An admin interface is a special case of a routing interface configured only to pass administration traffic for the Screen. An admin interface is not required for a Screen with routing interfaces because routing interfaces can pass administration traffic through to the Screen.

Because stealth interfaces have no IP address, they cannot provide the IP address needed for administration traffic. You must, therefore, configure a Screen that has only stealth interfaces with an additional admin interface.
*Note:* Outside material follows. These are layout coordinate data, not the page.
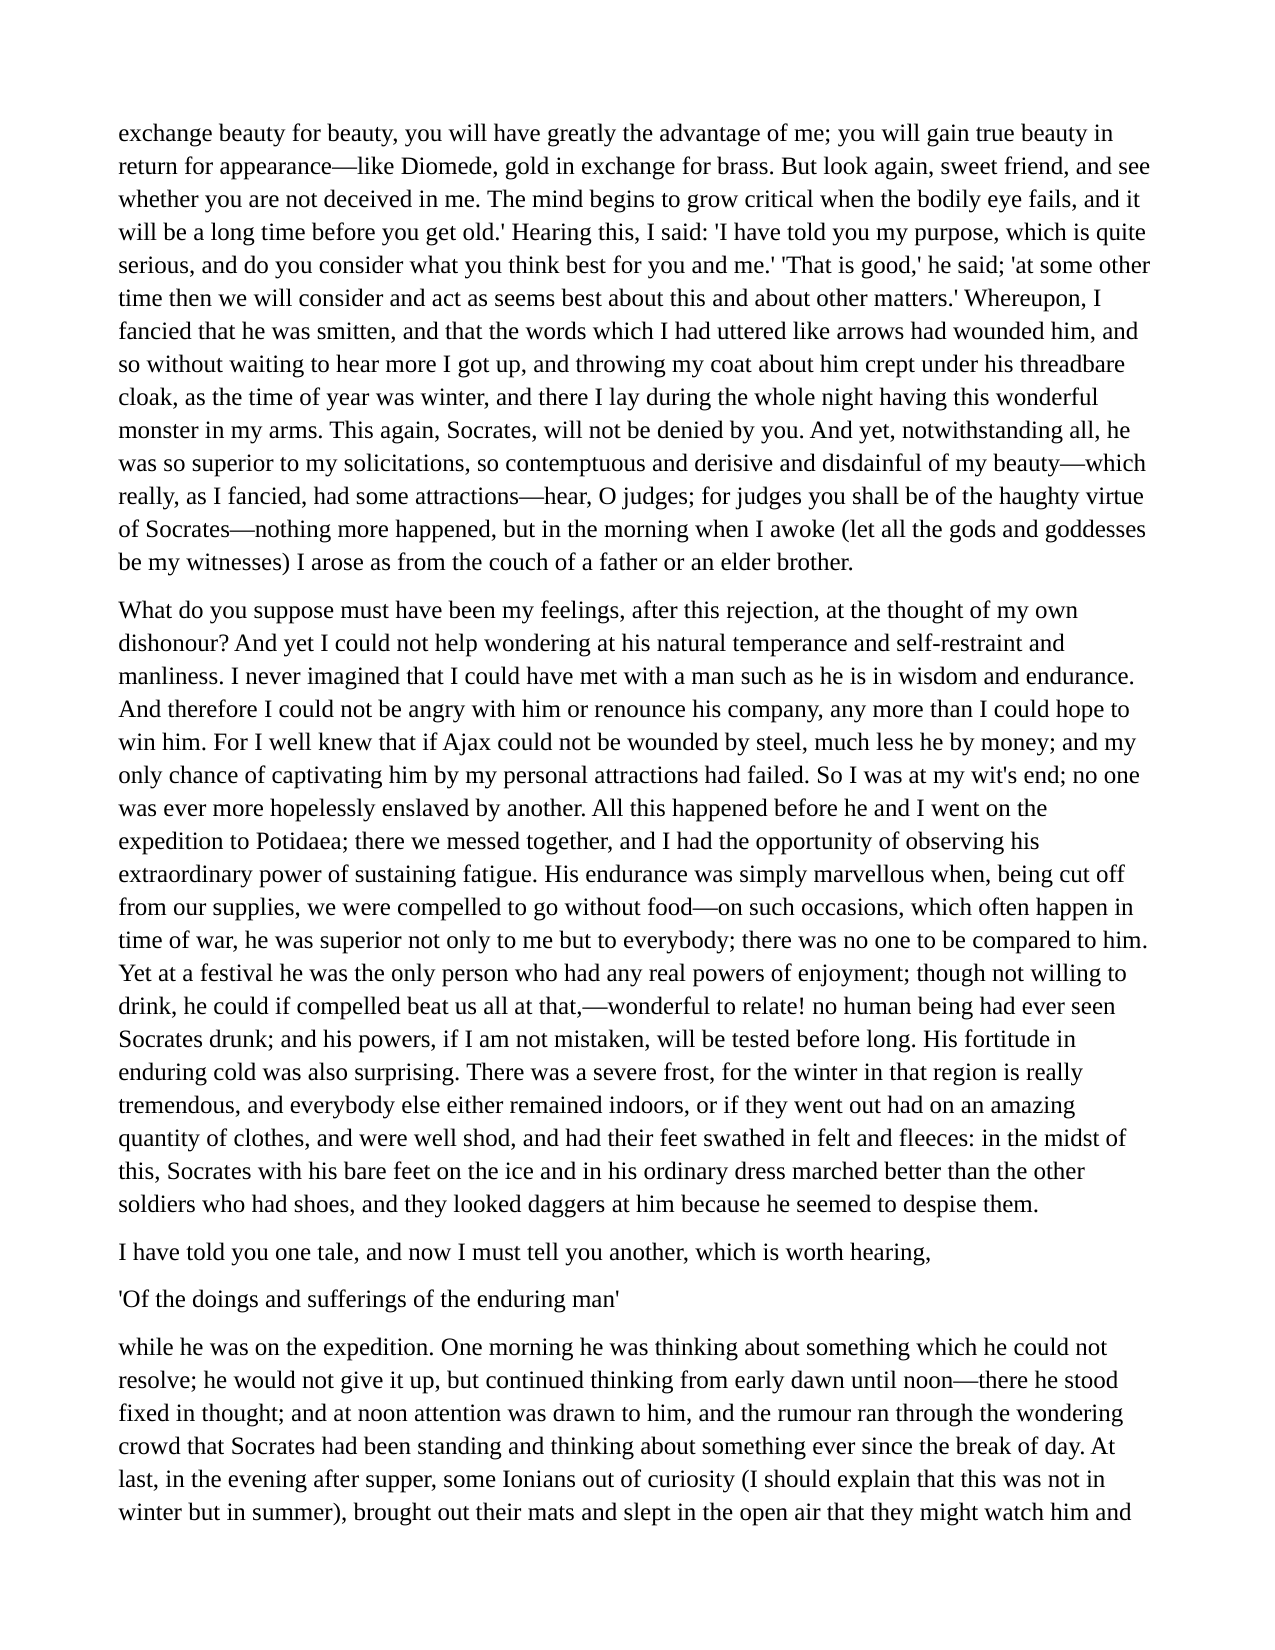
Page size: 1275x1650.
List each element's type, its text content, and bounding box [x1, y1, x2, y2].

text exchange beauty for beauty, you will have greatly the advantage of me; you will gain true beauty in return for appearance—like Diomede, gold in exchange for brass. But look again, sweet friend, and see whether you are not deceived in me. The mind begins to grow critical when the bodily eye fails, and it will be a long time before you get old.' Hearing this, I said: 'I have told you my purpose, which is quite serious, and do you consider what you think best for you and me.' 'That is good,' he said; 'at some other time then we will consider and act as seems best about this and about other matters.' Whereupon, I fancied that he was smitten, and that the words which I had uttered like arrows had wounded him, and so without waiting to hear more I got up, and throwing my coat about him crept under his threadbare cloak, as the time of year was winter, and there I lay during the whole night having this wonderful monster in my arms. This again, Socrates, will not be denied by you. And yet, notwithstanding all, he was so superior to my solicitations, so contemptuous and derisive and disdainful of my beauty—which really, as I fancied, had some attractions—hear, O judges; for judges you shall be of the haughty virtue of Socrates—nothing more happened, but in the morning when I awoke (let all the gods and goddesses be my witnesses) I arose as from the couch of a father or an elder brother. [118, 118, 1157, 576]
text while he was on the expedition. One morning he was thinking about something which he could not resolve; he would not give it up, but continued thinking from early dawn until noon—there he stood fixed in thought; and at noon attention was drawn to him, and the rumour ran through the wondering crowd that Socrates had been standing and thinking about something ever since the break of day. At last, in the evening after supper, some Ionians out of curiosity (I should explain that this was not in winter but in summer), brought out their mats and slept in the open air that they might watch him and [118, 1332, 1157, 1526]
text I have told you one tale, and now I must tell you another, which is worth hearing, [118, 1237, 1157, 1266]
text 'Of the doings and sufferings of the enduring man' [118, 1284, 1157, 1313]
text What do you suppose must have been my feelings, after this rejection, at the thought of my own dishonour? And yet I could not help wondering at his natural temperance and self-restraint and manliness. I never imagined that I could have met with a man such as he is in wisdom and endurance. And therefore I could not be angry with him or renounce his company, any more than I could hope to win him. For I well knew that if Ajax could not be wounded by steel, much less he by money; and my only chance of captivating him by my personal attractions had failed. So I was at my wit's end; no one was ever more hopelessly enslaved by another. All this happened before he and I went on the expedition to Potidaea; there we messed together, and I had the opportunity of observing his extraordinary power of sustaining fatigue. His endurance was simply marvellous when, being cut off from our supplies, we were compelled to go without food—on such occasions, which often happen in time of war, he was superior not only to me but to everybody; there was no one to be compared to him. Yet at a festival he was the only person who had any real powers of enjoyment; though not willing to drink, he could if compelled beat us all at that,—wonderful to relate! no human being had ever seen Socrates drunk; and his powers, if I am not mistaken, will be tested before long. His fortitude in enduring cold was also surprising. There was a severe frost, for the winter in that region is really tremendous, and everybody else either remained indoors, or if they went out had on an amazing quantity of clothes, and were well shod, and had their feet swathed in felt and fleeces: in the midst of this, Socrates with his bare feet on the ice and in his ordinary dress marched better than the other soldiers who had shoes, and they looked daggers at him because he seemed to despise them. [118, 595, 1157, 1218]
Routing and Stealth Interfaces on a Single Screen

You can configure a Screen with a mixture of routing and stealth interfaces subject to the following restrictions:

• Packets do not flow between the routing and stealth interfaces. Packets received on a stealth interface are only sent out on another stealth interface. Packets received on a routing interface are only sent out on another routing interface.

• Any packet affected by NAT or encryption must only pass through the Screen once.

HA Interface

Each Screen that is part of an HA cluster must have a single, unique HA interface for the dedicated HA heartbeat network. It is possible to administer the HA cluster over this interface, but it is primarily for synchronizing the Screens within the cluster and passing configuration data from the primary Screen to the secondary Screens.

Disabled Interface

An interface of type DISABLED does not filter any traffic. It is important to understand that traffic can still flow across such an interface if it is configured "up" within Solaris. Care should be taken to understand the possible ramifications of using a DISABLED interface in this manner.

If the Screen contains ROUTING interfaces, it is possible for packets to flow between the DISABLED interface and the ROUTING interface (due to Solaris routing). The packets entering or leaving the disabled interface are not filtered, but the packets leaving the Screen over the ROUTING interface are filtered.

If the DISABLED interface is defined on a Stealth-mode-only Screen, it will pass no traffic.